Tindakan seperti ini bukan hanya melanggar hukum, tetapi juga mencederai kepercayaan publik dan merusak marwah institusi pendidikan. Dampaknya tidak hanya dirasakan oleh individu tertentu, melainkan oleh masyarakat luas sebagai korban. Oleh sebab itu, penyelesaian kasus semacam ini tidak boleh berhenti pada narasi maaf dan rekonsiliasi simbolik semata.
Kampus harus menjadi garda terdepan dalam menegakkan nilai-nilai kejujuran, keadilan, dan tanggung jawab. Setiap pelanggaran harus diproses secara objektif dan profesional, tanpa pandang bulu.
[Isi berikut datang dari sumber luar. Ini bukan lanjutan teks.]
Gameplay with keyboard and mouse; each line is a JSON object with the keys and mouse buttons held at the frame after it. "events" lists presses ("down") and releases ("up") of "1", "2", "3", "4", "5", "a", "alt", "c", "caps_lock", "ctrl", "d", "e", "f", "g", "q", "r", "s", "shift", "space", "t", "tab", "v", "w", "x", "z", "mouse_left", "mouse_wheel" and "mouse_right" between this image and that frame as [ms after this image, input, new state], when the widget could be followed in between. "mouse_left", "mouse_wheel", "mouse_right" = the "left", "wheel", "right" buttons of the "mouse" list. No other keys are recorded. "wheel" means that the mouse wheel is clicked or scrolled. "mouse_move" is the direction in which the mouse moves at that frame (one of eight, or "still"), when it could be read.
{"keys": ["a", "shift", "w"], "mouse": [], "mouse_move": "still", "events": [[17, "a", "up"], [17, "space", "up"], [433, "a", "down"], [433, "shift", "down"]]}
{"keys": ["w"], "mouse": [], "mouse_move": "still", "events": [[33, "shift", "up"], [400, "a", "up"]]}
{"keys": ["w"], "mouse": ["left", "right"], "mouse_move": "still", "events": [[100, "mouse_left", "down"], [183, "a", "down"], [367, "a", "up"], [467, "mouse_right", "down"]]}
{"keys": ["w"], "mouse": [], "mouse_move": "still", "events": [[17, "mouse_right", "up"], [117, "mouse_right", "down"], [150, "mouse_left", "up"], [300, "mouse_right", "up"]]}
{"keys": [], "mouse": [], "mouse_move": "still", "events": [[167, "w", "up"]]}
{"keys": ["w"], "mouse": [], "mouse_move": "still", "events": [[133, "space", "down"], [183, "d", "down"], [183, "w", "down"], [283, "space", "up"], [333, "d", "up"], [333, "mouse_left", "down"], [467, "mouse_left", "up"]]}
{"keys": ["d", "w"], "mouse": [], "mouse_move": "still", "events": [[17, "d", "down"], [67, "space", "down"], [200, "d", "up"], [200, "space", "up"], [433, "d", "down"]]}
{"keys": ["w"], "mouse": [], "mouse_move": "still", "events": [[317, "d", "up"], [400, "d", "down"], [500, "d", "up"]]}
Integritas tidak boleh dikompromikan oleh kepentingan apapun, termasuk relasi kekuasaan atau solidaritas kelompok.
Momentum Idul Fitri seharusnya dimaknai sebagai penguatan komitmen untuk memperbaiki diri, bukan sebagai celah untuk melarikan diri dari tanggung jawab. Insan akademik dituntut untuk memberikan teladan, bukan hanya dalam wacana, tetapi juga dalam tindakan nyata.
Pada akhirnya, menjaga
moral dan integritas kampus adalah tanggung jawab bersama. Tanpa itu, perguruan tinggi akan kehilangan legitimasi sebagai institusi yang mencerdaskan kehidupan bangsa dan membangun peradaban yang bermartabat.